Items from a data source:
***

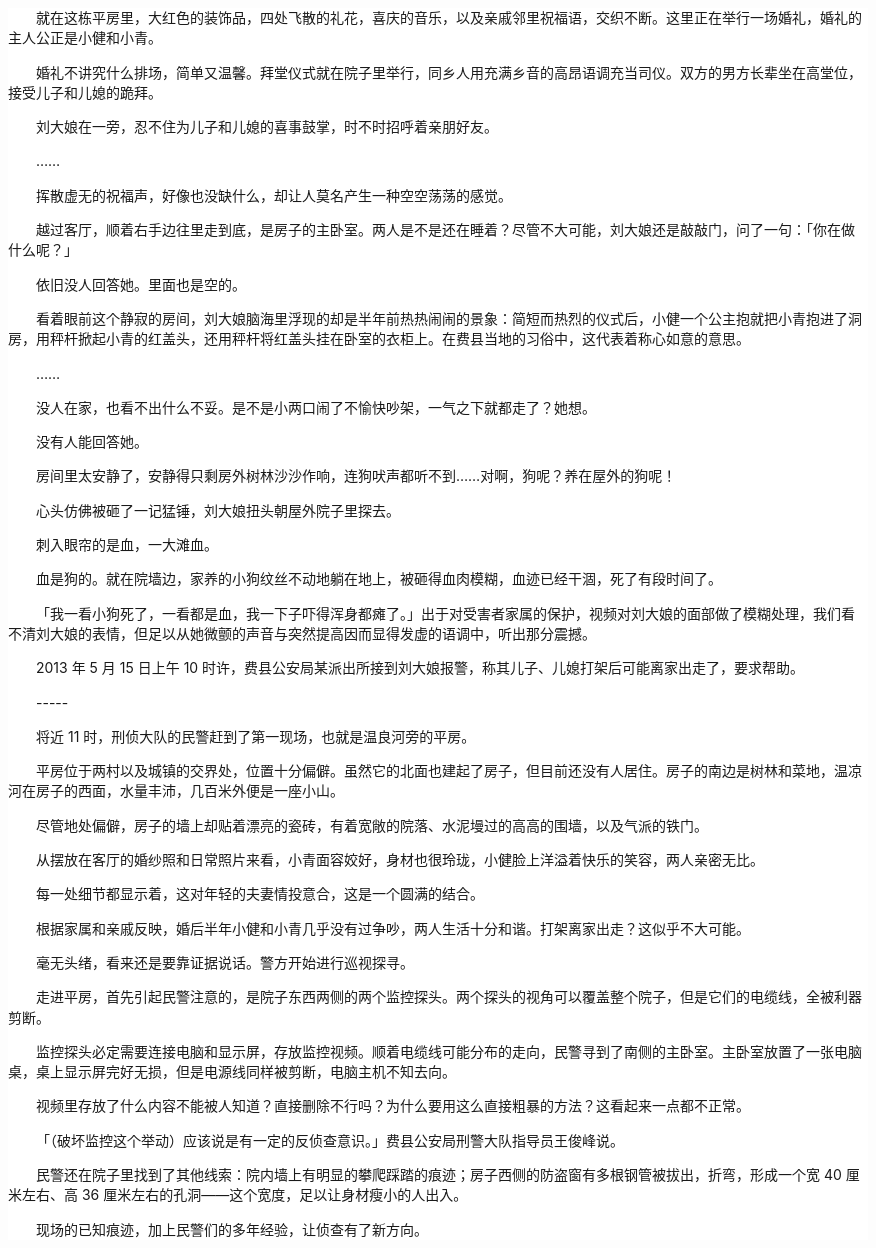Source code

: &emsp;&emsp;就在这栋平房里，大红色的装饰品，四处飞散的礼花，喜庆的音乐，以及亲戚邻里祝福语，交织不断。这里正在举行一场婚礼，婚礼的主人公正是小健和小青。  
  
&emsp;&emsp;婚礼不讲究什么排场，简单又温馨。拜堂仪式就在院子里举行，同乡人用充满乡音的高昂语调充当司仪。双方的男方长辈坐在高堂位，接受儿子和儿媳的跪拜。  
  
&emsp;&emsp;刘大娘在一旁，忍不住为儿子和儿媳的喜事鼓掌，时不时招呼着亲朋好友。  
  
&emsp;&emsp;……  
  
&emsp;&emsp;挥散虚无的祝福声，好像也没缺什么，却让人莫名产生一种空空荡荡的感觉。  
  
&emsp;&emsp;越过客厅，顺着右手边往里走到底，是房子的主卧室。两人是不是还在睡着？尽管不大可能，刘大娘还是敲敲门，问了一句：「你在做什么呢？」  
  
&emsp;&emsp;依旧没人回答她。里面也是空的。  
  
&emsp;&emsp;看着眼前这个静寂的房间，刘大娘脑海里浮现的却是半年前热热闹闹的景象：简短而热烈的仪式后，小健一个公主抱就把小青抱进了洞房，用秤杆掀起小青的红盖头，还用秤杆将红盖头挂在卧室的衣柜上。在费县当地的习俗中，这代表着称心如意的意思。  
  
&emsp;&emsp;……  
  
&emsp;&emsp;没人在家，也看不出什么不妥。是不是小两口闹了不愉快吵架，一气之下就都走了？她想。  
  
&emsp;&emsp;没有人能回答她。  
  
&emsp;&emsp;房间里太安静了，安静得只剩房外树林沙沙作响，连狗吠声都听不到……对啊，狗呢？养在屋外的狗呢！  
  
&emsp;&emsp;心头仿佛被砸了一记猛锤，刘大娘扭头朝屋外院子里探去。  
  
&emsp;&emsp;刺入眼帘的是血，一大滩血。  
  
&emsp;&emsp;血是狗的。就在院墙边，家养的小狗纹丝不动地躺在地上，被砸得血肉模糊，血迹已经干涸，死了有段时间了。  
  
&emsp;&emsp;「我一看小狗死了，一看都是血，我一下子吓得浑身都瘫了。」出于对受害者家属的保护，视频对刘大娘的面部做了模糊处理，我们看不清刘大娘的表情，但足以从她微颤的声音与突然提高因而显得发虚的语调中，听出那分震撼。  
  
&emsp;&emsp;2013 年 5 月 15 日上午 10 时许，费县公安局某派出所接到刘大娘报警，称其儿子、儿媳打架后可能离家出走了，要求帮助。  
  
&emsp;&emsp;-----  
  
&emsp;&emsp;将近 11 时，刑侦大队的民警赶到了第一现场，也就是温良河旁的平房。  
  
&emsp;&emsp;平房位于两村以及城镇的交界处，位置十分偏僻。虽然它的北面也建起了房子，但目前还没有人居住。房子的南边是树林和菜地，温凉河在房子的西面，水量丰沛，几百米外便是一座小山。  
  
&emsp;&emsp;尽管地处偏僻，房子的墙上却贴着漂亮的瓷砖，有着宽敞的院落、水泥墁过的高高的围墙，以及气派的铁门。  
  
&emsp;&emsp;从摆放在客厅的婚纱照和日常照片来看，小青面容姣好，身材也很玲珑，小健脸上洋溢着快乐的笑容，两人亲密无比。  
  
&emsp;&emsp;每一处细节都显示着，这对年轻的夫妻情投意合，这是一个圆满的结合。  
  
&emsp;&emsp;根据家属和亲戚反映，婚后半年小健和小青几乎没有过争吵，两人生活十分和谐。打架离家出走？这似乎不大可能。  
  
&emsp;&emsp;毫无头绪，看来还是要靠证据说话。警方开始进行巡视探寻。  
  
&emsp;&emsp;走进平房，首先引起民警注意的，是院子东西两侧的两个监控探头。两个探头的视角可以覆盖整个院子，但是它们的电缆线，全被利器剪断。  
  
&emsp;&emsp;监控探头必定需要连接电脑和显示屏，存放监控视频。顺着电缆线可能分布的走向，民警寻到了南侧的主卧室。主卧室放置了一张电脑桌，桌上显示屏完好无损，但是电源线同样被剪断，电脑主机不知去向。  
  
&emsp;&emsp;视频里存放了什么内容不能被人知道？直接删除不行吗？为什么要用这么直接粗暴的方法？这看起来一点都不正常。  
  
&emsp;&emsp;「（破坏监控这个举动）应该说是有一定的反侦查意识。」费县公安局刑警大队指导员王俊峰说。  
  
&emsp;&emsp;民警还在院子里找到了其他线索：院内墙上有明显的攀爬踩踏的痕迹；房子西侧的防盗窗有多根钢管被拔出，折弯，形成一个宽 40 厘米左右、高 36 厘米左右的孔洞——这个宽度，足以让身材瘦小的人出入。  
  
&emsp;&emsp;现场的已知痕迹，加上民警们的多年经验，让侦查有了新方向。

***

### TASK PROMPT
If a record contains a picture, leave the picture out; repeat the record itself exactly.

### RESPONSE TO THE EXERCISE
Source code

: &emsp;&emsp;就在这栋平房里，大红色的装饰品，四处飞散的礼花，喜庆的音乐，以及亲戚邻里祝福语，交织不断。这里正在举行一场婚礼，婚礼的主人公正是小健和小青。  
  
&emsp;&emsp;婚礼不讲究什么排场，简单又温馨。拜堂仪式就在院子里举行，同乡人用充满乡音的高昂语调充当司仪。双方的男方长辈坐在高堂位，接受儿子和儿媳的跪拜。  
  
&emsp;&emsp;刘大娘在一旁，忍不住为儿子和儿媳的喜事鼓掌，时不时招呼着亲朋好友。  
  
&emsp;&emsp;……  
  
&emsp;&emsp;挥散虚无的祝福声，好像也没缺什么，却让人莫名产生一种空空荡荡的感觉。  
  
&emsp;&emsp;越过客厅，顺着右手边往里走到底，是房子的主卧室。两人是不是还在睡着？尽管不大可能，刘大娘还是敲敲门，问了一句：「你在做什么呢？」  
  
&emsp;&emsp;依旧没人回答她。里面也是空的。  
  
&emsp;&emsp;看着眼前这个静寂的房间，刘大娘脑海里浮现的却是半年前热热闹闹的景象：简短而热烈的仪式后，小健一个公主抱就把小青抱进了洞房，用秤杆掀起小青的红盖头，还用秤杆将红盖头挂在卧室的衣柜上。在费县当地的习俗中，这代表着称心如意的意思。  
  
&emsp;&emsp;……  
  
&emsp;&emsp;没人在家，也看不出什么不妥。是不是小两口闹了不愉快吵架，一气之下就都走了？她想。  
  
&emsp;&emsp;没有人能回答她。  
  
&emsp;&emsp;房间里太安静了，安静得只剩房外树林沙沙作响，连狗吠声都听不到……对啊，狗呢？养在屋外的狗呢！  
  
&emsp;&emsp;心头仿佛被砸了一记猛锤，刘大娘扭头朝屋外院子里探去。  
  
&emsp;&emsp;刺入眼帘的是血，一大滩血。  
  
&emsp;&emsp;血是狗的。就在院墙边，家养的小狗纹丝不动地躺在地上，被砸得血肉模糊，血迹已经干涸，死了有段时间了。  
  
&emsp;&emsp;「我一看小狗死了，一看都是血，我一下子吓得浑身都瘫了。」出于对受害者家属的保护，视频对刘大娘的面部做了模糊处理，我们看不清刘大娘的表情，但足以从她微颤的声音与突然提高因而显得发虚的语调中，听出那分震撼。  
  
&emsp;&emsp;2013 年 5 月 15 日上午 10 时许，费县公安局某派出所接到刘大娘报警，称其儿子、儿媳打架后可能离家出走了，要求帮助。  
  
&emsp;&emsp;-----  
  
&emsp;&emsp;将近 11 时，刑侦大队的民警赶到了第一现场，也就是温良河旁的平房。  
  
&emsp;&emsp;平房位于两村以及城镇的交界处，位置十分偏僻。虽然它的北面也建起了房子，但目前还没有人居住。房子的南边是树林和菜地，温凉河在房子的西面，水量丰沛，几百米外便是一座小山。  
  
&emsp;&emsp;尽管地处偏僻，房子的墙上却贴着漂亮的瓷砖，有着宽敞的院落、水泥墁过的高高的围墙，以及气派的铁门。  
  
&emsp;&emsp;从摆放在客厅的婚纱照和日常照片来看，小青面容姣好，身材也很玲珑，小健脸上洋溢着快乐的笑容，两人亲密无比。  
  
&emsp;&emsp;每一处细节都显示着，这对年轻的夫妻情投意合，这是一个圆满的结合。  
  
&emsp;&emsp;根据家属和亲戚反映，婚后半年小健和小青几乎没有过争吵，两人生活十分和谐。打架离家出走？这似乎不大可能。  
  
&emsp;&emsp;毫无头绪，看来还是要靠证据说话。警方开始进行巡视探寻。  
  
&emsp;&emsp;走进平房，首先引起民警注意的，是院子东西两侧的两个监控探头。两个探头的视角可以覆盖整个院子，但是它们的电缆线，全被利器剪断。  
  
&emsp;&emsp;监控探头必定需要连接电脑和显示屏，存放监控视频。顺着电缆线可能分布的走向，民警寻到了南侧的主卧室。主卧室放置了一张电脑桌，桌上显示屏完好无损，但是电源线同样被剪断，电脑主机不知去向。  
  
&emsp;&emsp;视频里存放了什么内容不能被人知道？直接删除不行吗？为什么要用这么直接粗暴的方法？这看起来一点都不正常。  
  
&emsp;&emsp;「（破坏监控这个举动）应该说是有一定的反侦查意识。」费县公安局刑警大队指导员王俊峰说。  
  
&emsp;&emsp;民警还在院子里找到了其他线索：院内墙上有明显的攀爬踩踏的痕迹；房子西侧的防盗窗有多根钢管被拔出，折弯，形成一个宽 40 厘米左右、高 36 厘米左右的孔洞——这个宽度，足以让身材瘦小的人出入。  
  
&emsp;&emsp;现场的已知痕迹，加上民警们的多年经验，让侦查有了新方向。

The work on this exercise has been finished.